*** Opening SUPPLIED DATA ***

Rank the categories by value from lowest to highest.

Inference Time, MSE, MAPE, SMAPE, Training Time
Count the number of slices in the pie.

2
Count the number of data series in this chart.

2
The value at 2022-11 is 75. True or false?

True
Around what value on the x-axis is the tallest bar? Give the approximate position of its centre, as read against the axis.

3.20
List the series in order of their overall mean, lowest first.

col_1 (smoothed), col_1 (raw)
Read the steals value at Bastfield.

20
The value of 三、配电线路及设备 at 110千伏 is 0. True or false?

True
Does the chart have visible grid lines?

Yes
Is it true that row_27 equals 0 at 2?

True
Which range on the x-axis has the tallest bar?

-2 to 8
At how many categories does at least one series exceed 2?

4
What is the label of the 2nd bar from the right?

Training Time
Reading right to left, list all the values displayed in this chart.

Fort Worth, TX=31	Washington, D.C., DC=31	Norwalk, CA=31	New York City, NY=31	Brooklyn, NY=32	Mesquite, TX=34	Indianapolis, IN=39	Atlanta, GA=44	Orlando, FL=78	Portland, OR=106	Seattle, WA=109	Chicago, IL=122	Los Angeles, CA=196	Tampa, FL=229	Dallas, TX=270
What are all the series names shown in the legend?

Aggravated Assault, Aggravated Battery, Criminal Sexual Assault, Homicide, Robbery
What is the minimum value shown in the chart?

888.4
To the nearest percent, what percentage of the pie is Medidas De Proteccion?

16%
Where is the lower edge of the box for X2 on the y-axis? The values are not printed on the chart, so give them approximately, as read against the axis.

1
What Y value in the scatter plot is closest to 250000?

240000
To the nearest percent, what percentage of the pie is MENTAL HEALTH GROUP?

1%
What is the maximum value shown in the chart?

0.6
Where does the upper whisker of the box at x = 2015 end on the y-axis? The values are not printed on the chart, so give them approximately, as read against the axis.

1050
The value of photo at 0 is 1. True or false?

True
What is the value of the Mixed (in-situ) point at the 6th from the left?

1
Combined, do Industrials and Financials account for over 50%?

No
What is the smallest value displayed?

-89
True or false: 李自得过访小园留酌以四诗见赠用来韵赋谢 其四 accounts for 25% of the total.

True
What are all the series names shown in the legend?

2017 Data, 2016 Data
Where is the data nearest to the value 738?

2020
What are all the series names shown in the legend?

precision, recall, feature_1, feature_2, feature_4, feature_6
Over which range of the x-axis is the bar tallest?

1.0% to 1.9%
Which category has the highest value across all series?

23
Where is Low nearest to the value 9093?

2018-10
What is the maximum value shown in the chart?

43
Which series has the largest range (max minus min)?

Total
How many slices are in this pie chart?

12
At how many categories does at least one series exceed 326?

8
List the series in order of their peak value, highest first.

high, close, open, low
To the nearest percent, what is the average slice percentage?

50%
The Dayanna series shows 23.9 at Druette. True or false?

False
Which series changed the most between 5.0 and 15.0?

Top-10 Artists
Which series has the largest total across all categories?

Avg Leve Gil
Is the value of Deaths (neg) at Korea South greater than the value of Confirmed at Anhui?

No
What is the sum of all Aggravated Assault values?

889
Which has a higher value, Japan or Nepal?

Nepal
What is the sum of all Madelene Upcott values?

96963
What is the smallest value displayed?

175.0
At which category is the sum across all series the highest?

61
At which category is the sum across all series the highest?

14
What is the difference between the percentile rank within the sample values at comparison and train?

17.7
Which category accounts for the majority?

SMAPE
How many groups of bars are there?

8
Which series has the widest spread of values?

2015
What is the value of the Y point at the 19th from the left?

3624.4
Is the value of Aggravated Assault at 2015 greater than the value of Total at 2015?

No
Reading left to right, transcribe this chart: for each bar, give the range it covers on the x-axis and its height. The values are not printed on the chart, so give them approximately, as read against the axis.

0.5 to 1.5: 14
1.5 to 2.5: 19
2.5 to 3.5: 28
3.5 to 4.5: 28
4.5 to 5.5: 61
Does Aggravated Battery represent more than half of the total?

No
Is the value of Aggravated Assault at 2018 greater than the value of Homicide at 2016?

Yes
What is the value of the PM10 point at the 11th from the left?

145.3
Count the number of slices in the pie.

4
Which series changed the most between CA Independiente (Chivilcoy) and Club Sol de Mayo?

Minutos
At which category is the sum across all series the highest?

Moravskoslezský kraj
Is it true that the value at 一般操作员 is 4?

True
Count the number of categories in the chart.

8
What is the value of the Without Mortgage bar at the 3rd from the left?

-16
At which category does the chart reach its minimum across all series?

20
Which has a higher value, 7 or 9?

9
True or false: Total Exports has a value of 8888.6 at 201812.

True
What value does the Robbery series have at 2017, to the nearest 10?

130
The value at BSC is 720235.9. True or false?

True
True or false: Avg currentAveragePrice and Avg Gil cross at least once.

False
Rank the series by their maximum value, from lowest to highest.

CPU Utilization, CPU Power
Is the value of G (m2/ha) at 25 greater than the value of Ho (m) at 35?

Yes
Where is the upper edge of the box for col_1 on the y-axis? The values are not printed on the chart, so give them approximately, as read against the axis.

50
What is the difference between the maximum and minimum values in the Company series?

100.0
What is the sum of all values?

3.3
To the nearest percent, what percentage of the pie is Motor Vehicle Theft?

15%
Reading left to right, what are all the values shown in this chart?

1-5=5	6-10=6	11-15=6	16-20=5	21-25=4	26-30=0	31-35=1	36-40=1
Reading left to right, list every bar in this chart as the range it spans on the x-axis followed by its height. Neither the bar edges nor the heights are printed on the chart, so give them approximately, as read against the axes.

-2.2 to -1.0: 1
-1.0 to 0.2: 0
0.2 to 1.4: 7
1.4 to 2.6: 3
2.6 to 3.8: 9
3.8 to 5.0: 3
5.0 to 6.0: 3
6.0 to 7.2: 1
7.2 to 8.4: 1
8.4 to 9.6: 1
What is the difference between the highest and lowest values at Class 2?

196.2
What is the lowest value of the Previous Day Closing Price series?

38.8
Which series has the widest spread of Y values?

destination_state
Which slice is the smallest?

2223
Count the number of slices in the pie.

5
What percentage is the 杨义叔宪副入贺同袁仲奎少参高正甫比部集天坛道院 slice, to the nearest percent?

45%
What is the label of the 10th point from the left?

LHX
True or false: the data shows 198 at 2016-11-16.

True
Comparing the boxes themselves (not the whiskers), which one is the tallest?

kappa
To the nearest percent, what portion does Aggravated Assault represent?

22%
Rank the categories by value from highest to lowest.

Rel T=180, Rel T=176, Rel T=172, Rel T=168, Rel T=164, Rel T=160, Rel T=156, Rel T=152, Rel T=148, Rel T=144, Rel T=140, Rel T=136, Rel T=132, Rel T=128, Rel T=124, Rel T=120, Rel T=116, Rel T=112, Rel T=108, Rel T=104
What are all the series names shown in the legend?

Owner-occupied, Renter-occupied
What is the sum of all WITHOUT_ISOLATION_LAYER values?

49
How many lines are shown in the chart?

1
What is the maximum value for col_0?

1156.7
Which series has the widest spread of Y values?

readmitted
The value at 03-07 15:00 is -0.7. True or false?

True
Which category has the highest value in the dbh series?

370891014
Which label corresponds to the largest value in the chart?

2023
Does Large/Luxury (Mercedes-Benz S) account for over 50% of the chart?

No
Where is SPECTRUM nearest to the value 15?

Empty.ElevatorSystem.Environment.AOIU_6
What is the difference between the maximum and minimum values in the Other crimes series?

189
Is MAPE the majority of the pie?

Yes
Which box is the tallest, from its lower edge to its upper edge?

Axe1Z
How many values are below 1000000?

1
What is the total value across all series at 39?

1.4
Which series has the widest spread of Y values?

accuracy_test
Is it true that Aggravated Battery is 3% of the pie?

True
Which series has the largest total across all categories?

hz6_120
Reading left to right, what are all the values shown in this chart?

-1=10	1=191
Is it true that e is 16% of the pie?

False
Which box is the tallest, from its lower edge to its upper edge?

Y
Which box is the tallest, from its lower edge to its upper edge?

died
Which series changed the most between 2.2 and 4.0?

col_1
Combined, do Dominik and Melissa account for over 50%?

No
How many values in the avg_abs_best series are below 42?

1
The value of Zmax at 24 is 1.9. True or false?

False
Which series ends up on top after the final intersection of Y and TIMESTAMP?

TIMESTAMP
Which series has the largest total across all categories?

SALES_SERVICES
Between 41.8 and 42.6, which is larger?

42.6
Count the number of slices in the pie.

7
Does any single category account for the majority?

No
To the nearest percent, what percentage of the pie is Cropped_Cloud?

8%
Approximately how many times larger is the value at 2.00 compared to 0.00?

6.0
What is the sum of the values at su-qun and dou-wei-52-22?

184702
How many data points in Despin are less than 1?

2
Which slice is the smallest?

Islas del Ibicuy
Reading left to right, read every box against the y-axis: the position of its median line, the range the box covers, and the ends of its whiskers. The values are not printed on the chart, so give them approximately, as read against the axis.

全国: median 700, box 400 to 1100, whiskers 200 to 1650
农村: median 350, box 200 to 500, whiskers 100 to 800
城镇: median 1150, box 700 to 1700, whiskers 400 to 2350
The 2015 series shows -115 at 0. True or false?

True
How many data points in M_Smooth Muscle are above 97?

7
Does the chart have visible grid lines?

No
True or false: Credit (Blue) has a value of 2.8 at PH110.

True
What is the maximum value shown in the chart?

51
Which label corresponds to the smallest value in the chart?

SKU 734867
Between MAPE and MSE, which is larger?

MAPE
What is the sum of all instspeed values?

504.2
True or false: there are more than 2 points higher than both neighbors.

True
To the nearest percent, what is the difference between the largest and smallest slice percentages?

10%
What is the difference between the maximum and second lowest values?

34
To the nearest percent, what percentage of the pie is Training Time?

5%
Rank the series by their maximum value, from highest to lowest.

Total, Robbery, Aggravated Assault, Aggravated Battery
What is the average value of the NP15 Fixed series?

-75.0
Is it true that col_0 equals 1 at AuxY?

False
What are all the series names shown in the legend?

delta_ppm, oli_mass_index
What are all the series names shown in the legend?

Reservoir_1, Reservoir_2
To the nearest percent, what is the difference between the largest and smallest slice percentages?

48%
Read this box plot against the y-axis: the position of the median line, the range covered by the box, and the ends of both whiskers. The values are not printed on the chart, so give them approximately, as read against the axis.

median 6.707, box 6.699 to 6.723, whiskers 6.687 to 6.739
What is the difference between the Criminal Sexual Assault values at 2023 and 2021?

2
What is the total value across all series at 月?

*** Closing SUPPLIED DATA ***

#### WHAT IS BEING ASKED
Pick out every line in the material above that contains the string "Robbery", and copy each of those lines in full.

#### COMPLETED TASK
Aggravated Assault, Aggravated Battery, Criminal Sexual Assault, Homicide, Robbery
What value does the Robbery series have at 2017, to the nearest 10?
Total, Robbery, Aggravated Assault, Aggravated Battery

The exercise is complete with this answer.